E anche il Pnrr ci crede: con un parterre di ventotto università, cinque centri di ricerca e diciotto imprese distribuite su tutto il territorio nazionale, rappresentative delle eccellenze italiane il Piano identifica un centro di ricerca nazionale sull’agritech. Un progetto da 350 milioni di euro, di cui 320 milioni arrivano dal Pnrr: un finanziamento senza precedenti per la ricerca in agrifood, di cui 45 milioni destinati al territorio toscano.

Quella dell’innovazione e della sostenibilità, è stata ripetuto a Palazzo Borghese, è una battaglia che si vince combattendo talvolta lo scetticismo. Occorre anzitutto aiutare le aziende a misurare il proprio grado di sostenibilità, spiegano al Santa Chiara Lab.

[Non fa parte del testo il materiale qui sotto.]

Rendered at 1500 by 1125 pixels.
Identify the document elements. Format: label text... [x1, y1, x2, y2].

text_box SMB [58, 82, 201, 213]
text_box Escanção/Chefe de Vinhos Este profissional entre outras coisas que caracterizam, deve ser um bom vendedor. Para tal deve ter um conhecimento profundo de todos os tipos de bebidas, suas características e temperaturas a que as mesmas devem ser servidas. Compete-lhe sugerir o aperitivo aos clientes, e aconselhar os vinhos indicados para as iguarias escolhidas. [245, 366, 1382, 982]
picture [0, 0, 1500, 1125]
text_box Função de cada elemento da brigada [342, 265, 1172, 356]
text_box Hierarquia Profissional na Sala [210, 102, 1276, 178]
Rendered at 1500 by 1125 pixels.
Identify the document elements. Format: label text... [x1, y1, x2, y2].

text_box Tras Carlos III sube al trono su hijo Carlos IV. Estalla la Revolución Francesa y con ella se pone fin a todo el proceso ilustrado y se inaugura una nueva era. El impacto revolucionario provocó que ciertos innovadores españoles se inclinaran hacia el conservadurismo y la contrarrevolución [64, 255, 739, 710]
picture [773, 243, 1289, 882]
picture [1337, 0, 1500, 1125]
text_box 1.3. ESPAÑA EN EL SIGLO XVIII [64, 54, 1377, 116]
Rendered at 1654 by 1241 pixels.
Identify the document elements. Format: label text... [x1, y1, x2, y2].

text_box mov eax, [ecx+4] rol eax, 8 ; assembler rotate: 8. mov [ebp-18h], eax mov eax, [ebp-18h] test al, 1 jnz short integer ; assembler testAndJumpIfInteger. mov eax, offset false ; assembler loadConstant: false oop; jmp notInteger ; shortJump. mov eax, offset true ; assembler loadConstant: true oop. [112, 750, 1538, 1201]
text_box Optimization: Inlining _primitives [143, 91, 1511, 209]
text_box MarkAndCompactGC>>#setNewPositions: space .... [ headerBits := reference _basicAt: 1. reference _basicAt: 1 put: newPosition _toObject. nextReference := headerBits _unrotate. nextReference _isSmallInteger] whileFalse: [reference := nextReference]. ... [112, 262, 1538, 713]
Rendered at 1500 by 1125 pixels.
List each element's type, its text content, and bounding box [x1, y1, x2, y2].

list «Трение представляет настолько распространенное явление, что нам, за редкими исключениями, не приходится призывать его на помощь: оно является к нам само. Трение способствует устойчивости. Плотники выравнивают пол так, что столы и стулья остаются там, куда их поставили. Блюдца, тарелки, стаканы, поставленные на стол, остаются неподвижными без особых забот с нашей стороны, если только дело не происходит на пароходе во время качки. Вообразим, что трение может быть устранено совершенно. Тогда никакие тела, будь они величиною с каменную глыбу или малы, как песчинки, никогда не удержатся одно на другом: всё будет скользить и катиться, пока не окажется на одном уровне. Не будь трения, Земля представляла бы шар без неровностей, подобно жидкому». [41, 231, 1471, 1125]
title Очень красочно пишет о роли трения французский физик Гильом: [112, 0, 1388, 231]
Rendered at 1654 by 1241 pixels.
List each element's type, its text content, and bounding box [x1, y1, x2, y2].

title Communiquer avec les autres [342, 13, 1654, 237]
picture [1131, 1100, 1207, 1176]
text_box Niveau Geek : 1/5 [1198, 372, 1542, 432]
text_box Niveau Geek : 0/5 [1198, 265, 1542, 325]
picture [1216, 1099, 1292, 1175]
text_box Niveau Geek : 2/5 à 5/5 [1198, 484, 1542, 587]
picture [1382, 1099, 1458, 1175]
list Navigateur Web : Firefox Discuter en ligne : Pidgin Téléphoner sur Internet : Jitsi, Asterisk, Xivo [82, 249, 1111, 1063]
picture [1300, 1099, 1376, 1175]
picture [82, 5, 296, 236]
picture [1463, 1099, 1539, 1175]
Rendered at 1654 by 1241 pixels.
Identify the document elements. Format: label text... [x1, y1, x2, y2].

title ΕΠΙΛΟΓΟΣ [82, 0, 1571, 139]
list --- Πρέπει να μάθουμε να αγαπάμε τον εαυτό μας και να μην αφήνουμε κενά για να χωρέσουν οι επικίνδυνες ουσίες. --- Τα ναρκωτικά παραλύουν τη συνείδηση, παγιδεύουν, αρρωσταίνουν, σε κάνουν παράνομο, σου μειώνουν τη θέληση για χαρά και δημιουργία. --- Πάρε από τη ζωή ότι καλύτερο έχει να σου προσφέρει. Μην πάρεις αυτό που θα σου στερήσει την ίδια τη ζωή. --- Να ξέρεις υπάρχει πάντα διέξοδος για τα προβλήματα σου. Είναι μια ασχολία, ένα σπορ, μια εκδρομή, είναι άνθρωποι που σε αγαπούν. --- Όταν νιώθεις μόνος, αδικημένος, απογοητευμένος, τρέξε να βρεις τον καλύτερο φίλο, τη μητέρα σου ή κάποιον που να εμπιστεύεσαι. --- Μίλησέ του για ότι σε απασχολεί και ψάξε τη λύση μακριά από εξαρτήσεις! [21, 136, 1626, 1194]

Lo chiedono i consumatori, ma anche le banche nel momento in cui decidono prestiti e investimenti.  Una necessità ed obiettivo, perseguito dalla Regione, è anche quello di attrarre nuove presenze imprenditoriali che aiutino a rafforzare il settore.

Lo dicono sostenibilità e transizione già avviata verso l’economia circolare, temi della grande sfida verde europea: le imprese devono impegnarsi a ridurre gli scarti, i consumatori chiedono più trasparenza e ci sono pure nuove necessità e gusti di mercato da soddisfare. Anche distribuzione e logistica andranno cambiati.

Ed ecco così idee e progetti per sensori, sempre più diffusi, per monitorare l’andamento delle colture: per sprecare meno acqua e fare i conti con la siccità, per rilevare la presenza di parassiti a distanza o di muffe anche oppure per decidere, in base agli zuccheri, quando il frutto, l’uva ad esempio, va raccolto.

Ecco le ‘coltivazioni in verticale’, che limitano l’impatto sull’ambiente. Ecco i robot agricoli e l’agricoltura di precisione, per diserbare senza usare la chimica ed erodendo di meno il suolo, ecco le soluzioni di intelligenza artificiale, la gestione biologica dei terreni, il recupero degli scarti con cui costruire mattoni per edilizia o imballaggi ecosostenibili, due brevetti già depositati dagli atenei toscani.

E poi ancora sistemi per depurare le acque o la mungitura delle mucche, droni, centrali meteorologiche, processi di industria 4.0 o idee per sostituire le procedure e le tecniche più costose ed energivore, come l’aratura ad esempio.

Start up e centri di ricerca toscani già studiano tutto questo. Ma la sostenibilità passa anche da piattaforme di vendita dirette, dalla tracciabilità dei prodotti sugli scaffali o da imballaggi meno invasivi e leggeri. L’innovazione ‘si vende’ se si aiutano le aziende a capire che può aiutare a ridurre i costi: per far questo è importante la raccolta di dati.

Ma l’innovazione, per vivere nel tempo, ha bisogno anche di operatori e tecnici con nuove competenze: anche semplicemente per la manutenzione delle nuove macchine intelligenti.  Da questo punto di vista una delle sfide sul campo è quella di un’eventuale scuola di alta formazione in agronomia, a livello universitario. Intanto, nelle aziende regionali di Cesa ed Alberese, la Regione sperimenta alcuni di questi modelli innovativi, per orientare altri verso nuove soluzioni produttive.